I was born in Rochester, NY, attended SUNY Oswego and got my Master’s in Information and Library Science at the University of Buffalo. I was a School Librarian in Webster, NY for five years before starting my writing career. (I still miss my students.)

http://KarinShah.wordpress.com

@KarinShah

www.Facebook.com/KarinShahAuthor

www.Facebook.com/KarinShah

http://www.goodreads.com/author/show/2878278.Karin_Shah

10 Comments

  1. Mary Kirkland

    While I don’t have a cell phone, just a landline phone I was worried that my laptop might not work if the electronics got fried. My husband still thinks a solar flare is gonna hit and all the electronics are gonna be…*gone*

    If that’s the case I’m sure we’ll learn to live with it…that is until we can get stuff up and working again. lol

  2. Carol Kilgore

    I’d have to learn to write a much better first draft if I was going to verbally tell a story.

    Your book sounds great. Good luck!

    Hi, Shelley!

  3. Shelley Munro

    We never heard of solar flares etc and electronics down this end of the world. Interesting. My father is great at bartering etc.

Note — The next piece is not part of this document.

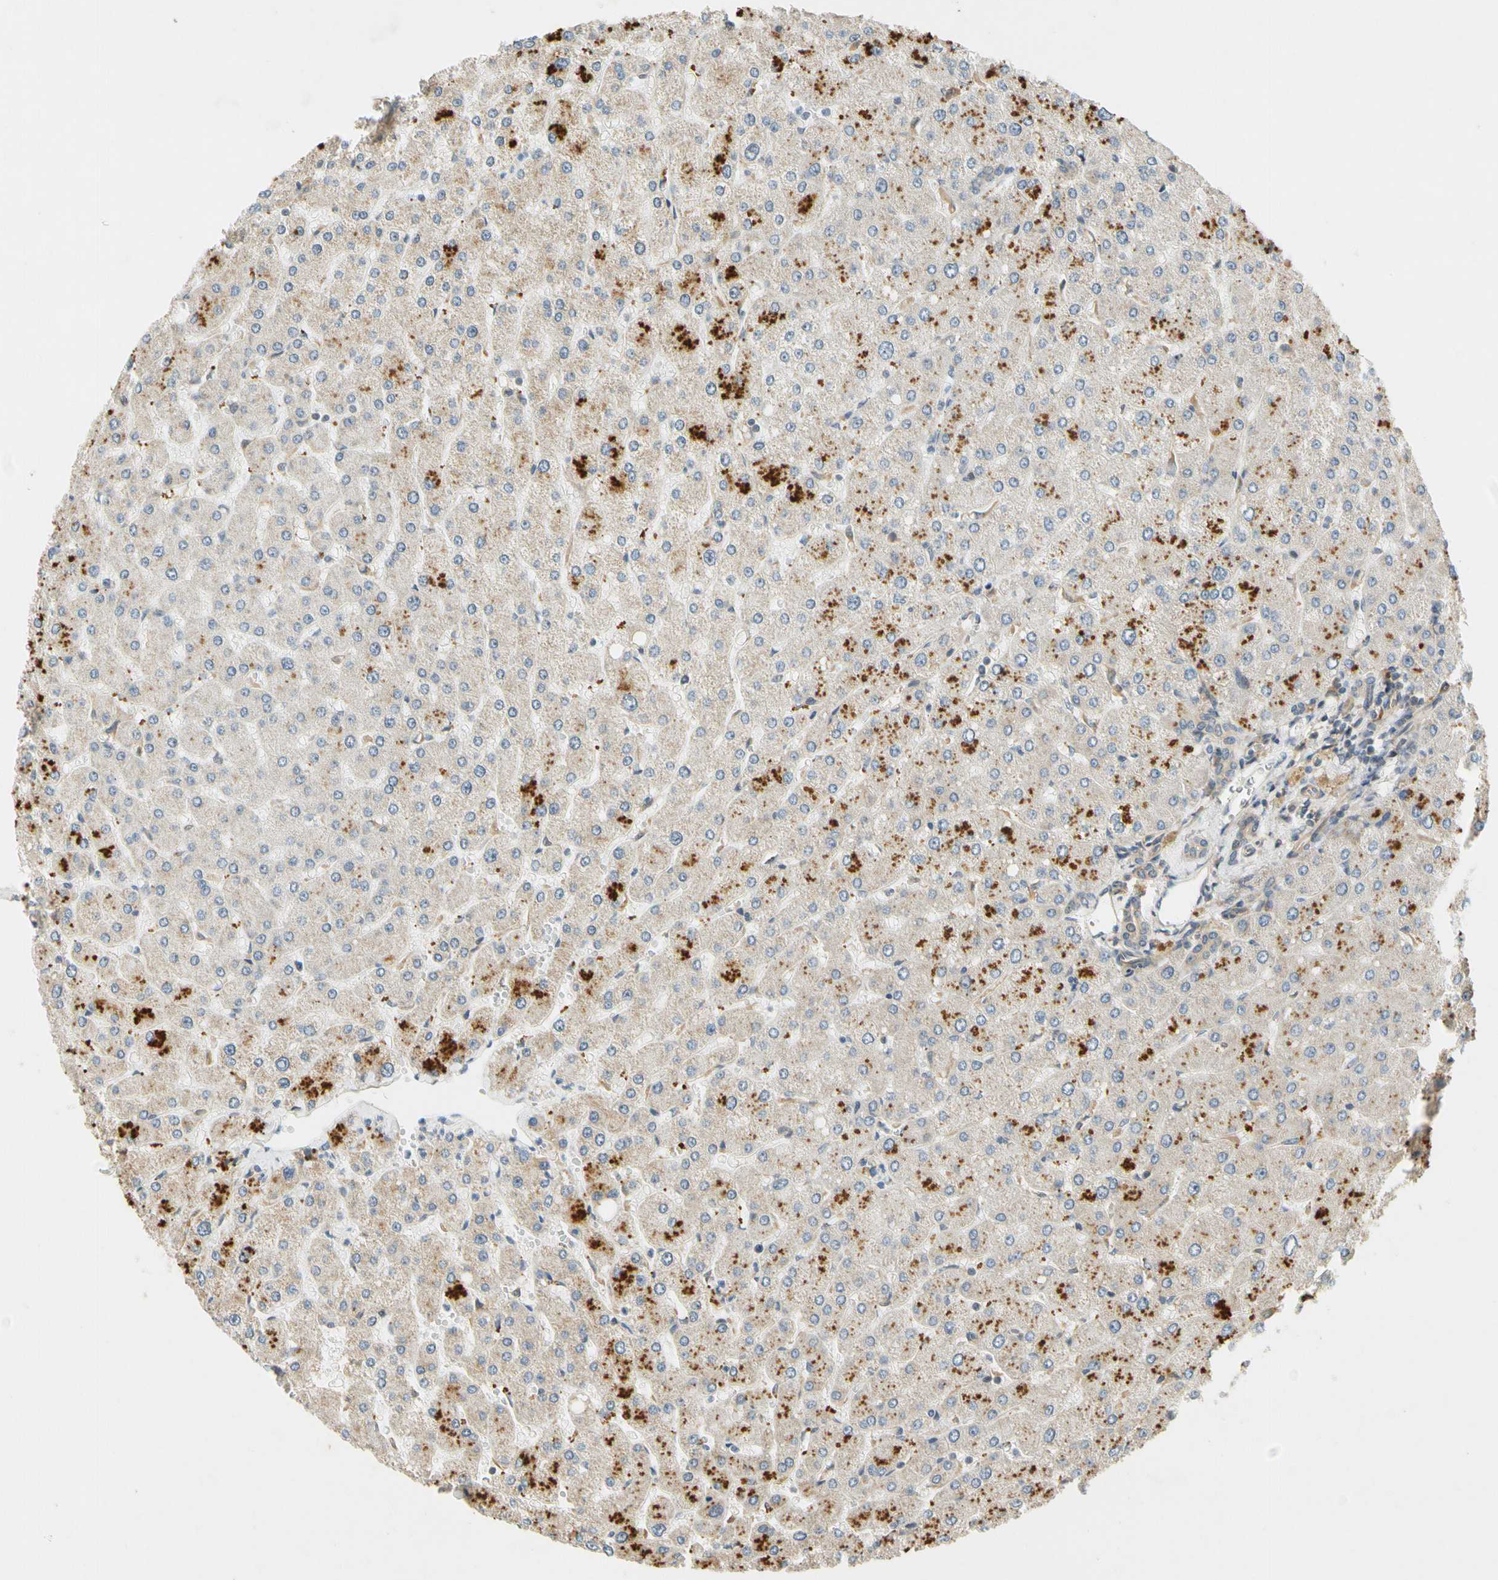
{"staining": {"intensity": "weak", "quantity": ">75%", "location": "cytoplasmic/membranous"}, "tissue": "liver", "cell_type": "Cholangiocytes", "image_type": "normal", "snomed": [{"axis": "morphology", "description": "Normal tissue, NOS"}, {"axis": "topography", "description": "Liver"}], "caption": "Cholangiocytes reveal low levels of weak cytoplasmic/membranous expression in approximately >75% of cells in benign liver. Immunohistochemistry (ihc) stains the protein of interest in brown and the nuclei are stained blue.", "gene": "GATD1", "patient": {"sex": "male", "age": 55}}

Maybe I could do something like that – go into non-traditional sales :)

    I’m looking forward to reading your book.

  4. Karin Shah

    Thanks for stopping by, Carol! I know what you mean. I could never present my first draft to an audience! Horrors!:-)

  5. Karin Shah

    I’m with you, Mary. Living without my electronics scares the heck out of me. Let’s hope that solar flare never actually hits. Thanks for joining the discussion!

  6. Karin Shah

    I agree, bartering is where it’s at! I surely hope I never have to test my bartering skills, I’m not much of a haggler. :-)

    Thanks for having me, Shelley! I hope you enjoy IN LIKE A LION!

  7. Nas

    Hi Karin! Hi Shelley!

    Congratulations on the release, Karin!

    I loved the blurb and enjoyed the excerpt. Sounded intriguing!

    Thanks for sharing.

  8. Karin Shah

    Hi Nas,

    Thanks for the kind words and coming by!

  9. Alice Audrey

    Great question and interesting take on it. Although I’m a story teller, too, I’m not sure I’m the right kind. But I know how to cook for hundreds over an open fire, so I think I’ll be all right.

  10. Karin Shah

    Ah, Alice! Now, that *is* a valuable skill! I hope I know someone with that talent if the lights do go out! Thanks for entering the conversation!